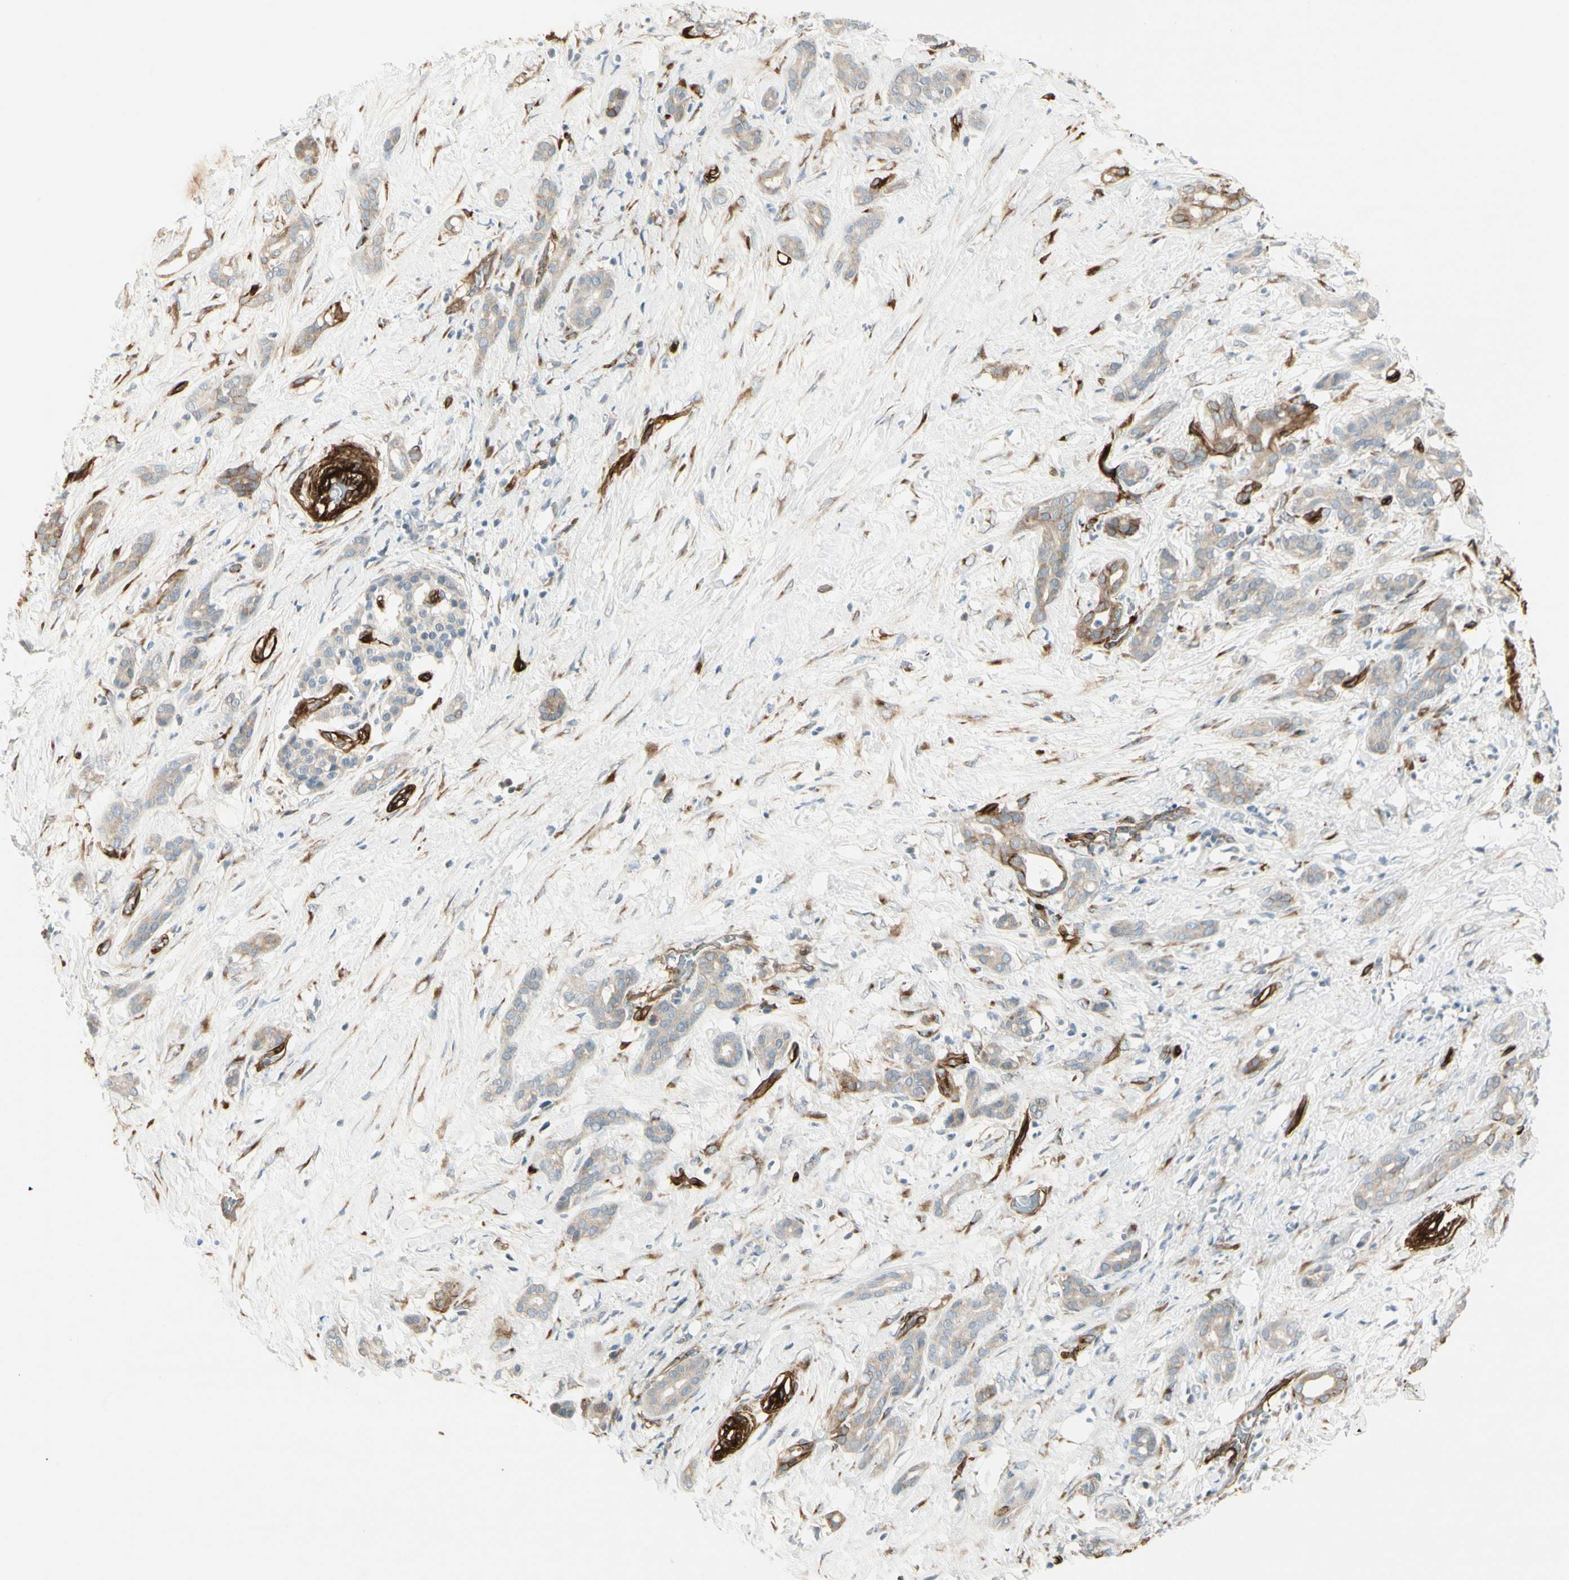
{"staining": {"intensity": "weak", "quantity": ">75%", "location": "cytoplasmic/membranous"}, "tissue": "pancreatic cancer", "cell_type": "Tumor cells", "image_type": "cancer", "snomed": [{"axis": "morphology", "description": "Adenocarcinoma, NOS"}, {"axis": "topography", "description": "Pancreas"}], "caption": "DAB immunohistochemical staining of adenocarcinoma (pancreatic) demonstrates weak cytoplasmic/membranous protein positivity in about >75% of tumor cells. Nuclei are stained in blue.", "gene": "MCAM", "patient": {"sex": "male", "age": 41}}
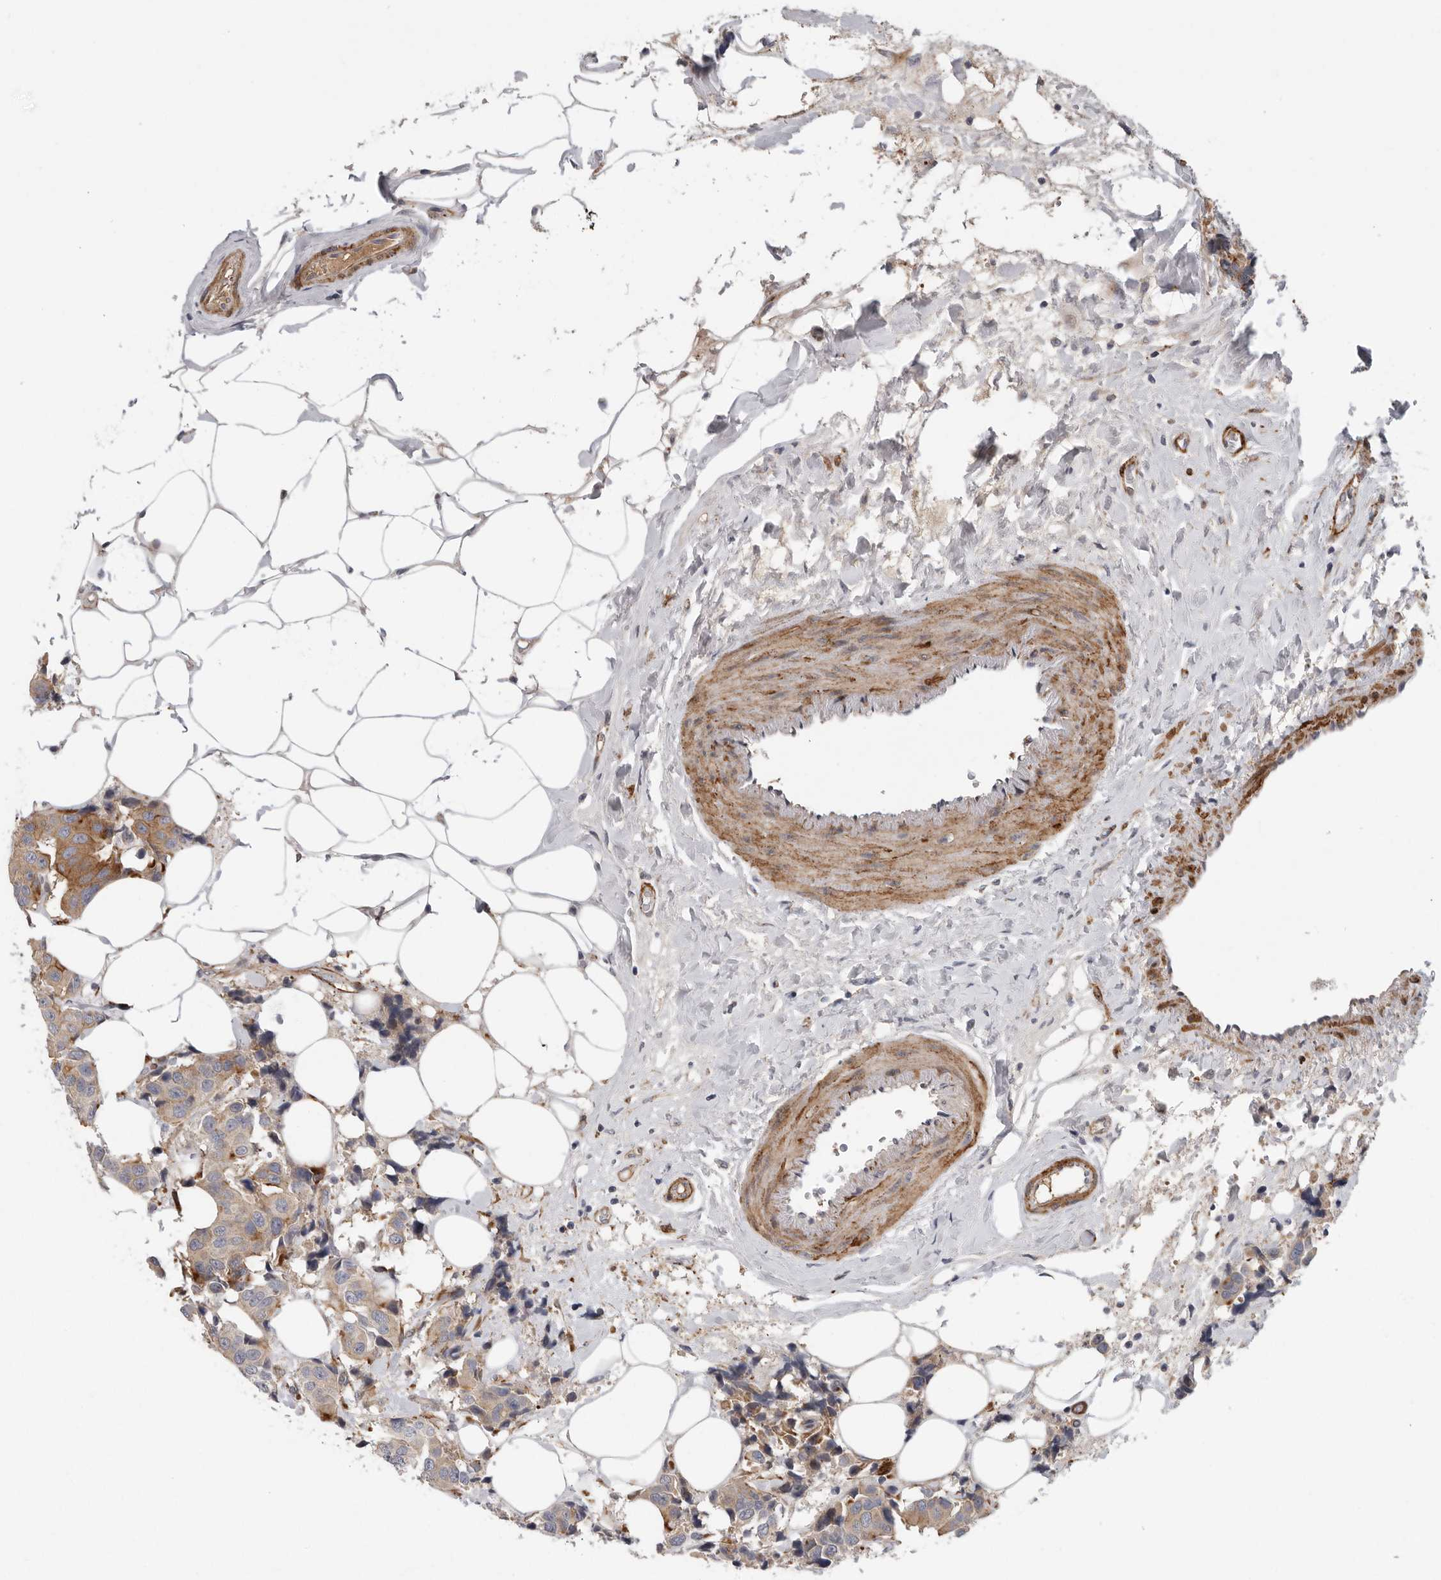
{"staining": {"intensity": "moderate", "quantity": ">75%", "location": "cytoplasmic/membranous"}, "tissue": "breast cancer", "cell_type": "Tumor cells", "image_type": "cancer", "snomed": [{"axis": "morphology", "description": "Normal tissue, NOS"}, {"axis": "morphology", "description": "Duct carcinoma"}, {"axis": "topography", "description": "Breast"}], "caption": "A brown stain shows moderate cytoplasmic/membranous staining of a protein in human breast cancer (invasive ductal carcinoma) tumor cells.", "gene": "ATXN3L", "patient": {"sex": "female", "age": 39}}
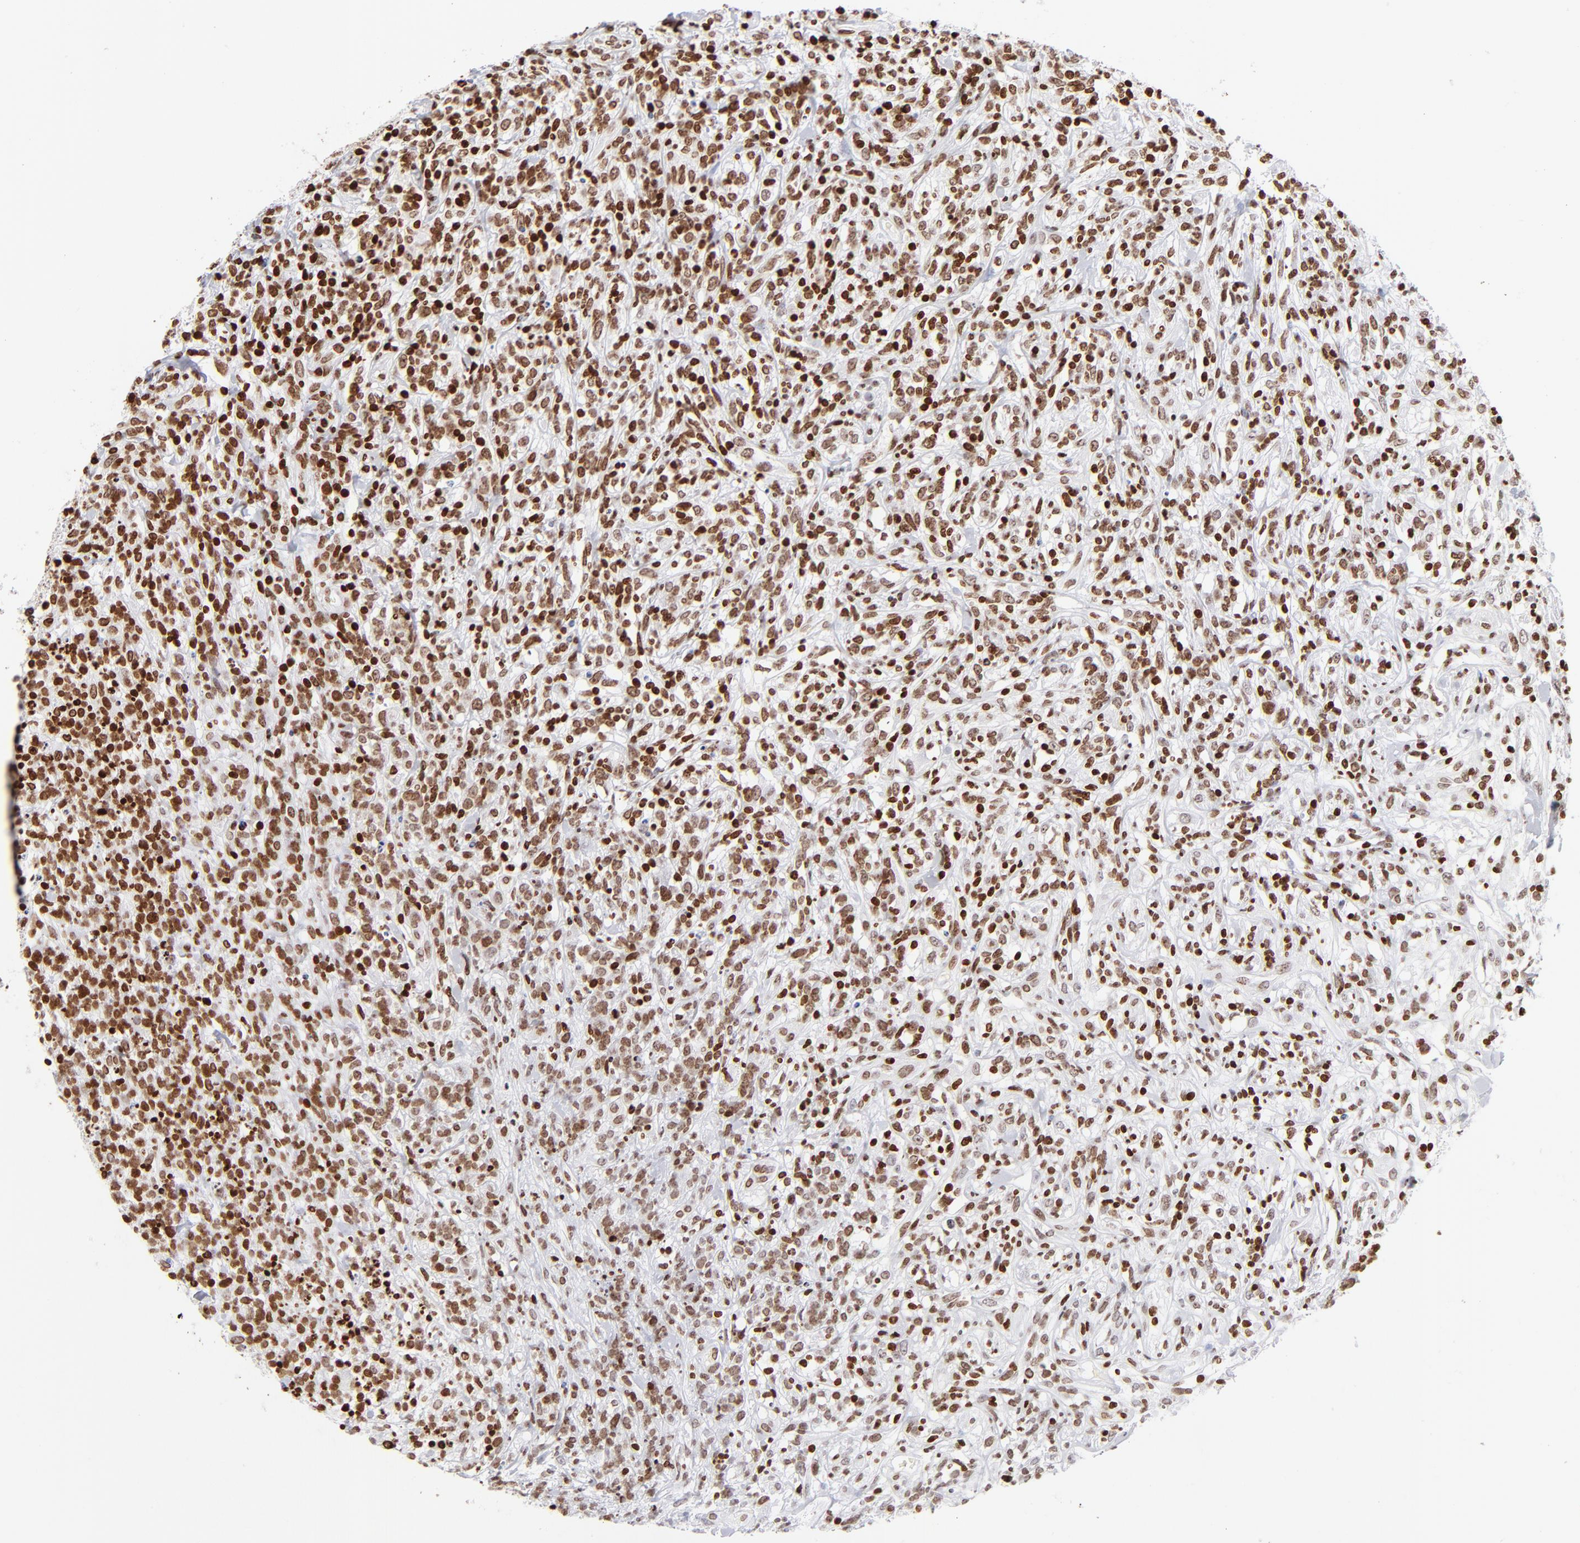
{"staining": {"intensity": "strong", "quantity": ">75%", "location": "nuclear"}, "tissue": "lymphoma", "cell_type": "Tumor cells", "image_type": "cancer", "snomed": [{"axis": "morphology", "description": "Malignant lymphoma, non-Hodgkin's type, High grade"}, {"axis": "topography", "description": "Lymph node"}], "caption": "The histopathology image shows staining of lymphoma, revealing strong nuclear protein expression (brown color) within tumor cells. (DAB (3,3'-diaminobenzidine) IHC with brightfield microscopy, high magnification).", "gene": "RTL4", "patient": {"sex": "female", "age": 73}}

### Assignment:
Reproduce all the data as it stands. The pictures are not part of the copy.

### Result for this task:
{"staining": {"intensity": "weak", "quantity": ">75%", "location": "cytoplasmic/membranous"}, "tissue": "pancreatic cancer", "cell_type": "Tumor cells", "image_type": "cancer", "snomed": [{"axis": "morphology", "description": "Adenocarcinoma, NOS"}, {"axis": "topography", "description": "Pancreas"}], "caption": "DAB immunohistochemical staining of adenocarcinoma (pancreatic) demonstrates weak cytoplasmic/membranous protein positivity in about >75% of tumor cells. Nuclei are stained in blue.", "gene": "MCAM", "patient": {"sex": "male", "age": 41}}
{"staining": {"intensity": "moderate", "quantity": ">75%", "location": "cytoplasmic/membranous"}, "tissue": "breast cancer", "cell_type": "Tumor cells", "image_type": "cancer", "snomed": [{"axis": "morphology", "description": "Normal tissue, NOS"}, {"axis": "morphology", "description": "Duct carcinoma"}, {"axis": "topography", "description": "Breast"}], "caption": "A brown stain shows moderate cytoplasmic/membranous staining of a protein in human breast cancer (invasive ductal carcinoma) tumor cells.", "gene": "ATXN3L", "patient": {"sex": "female", "age": 39}}
{"staining": {"intensity": "strong", "quantity": ">75%", "location": "nuclear"}, "tissue": "lymphoma", "cell_type": "Tumor cells", "image_type": "cancer", "snomed": [{"axis": "morphology", "description": "Malignant lymphoma, non-Hodgkin's type, High grade"}, {"axis": "topography", "description": "Lymph node"}], "caption": "The histopathology image shows staining of lymphoma, revealing strong nuclear protein expression (brown color) within tumor cells. (DAB (3,3'-diaminobenzidine) IHC with brightfield microscopy, high magnification).", "gene": "RTL4", "patient": {"sex": "female", "age": 73}}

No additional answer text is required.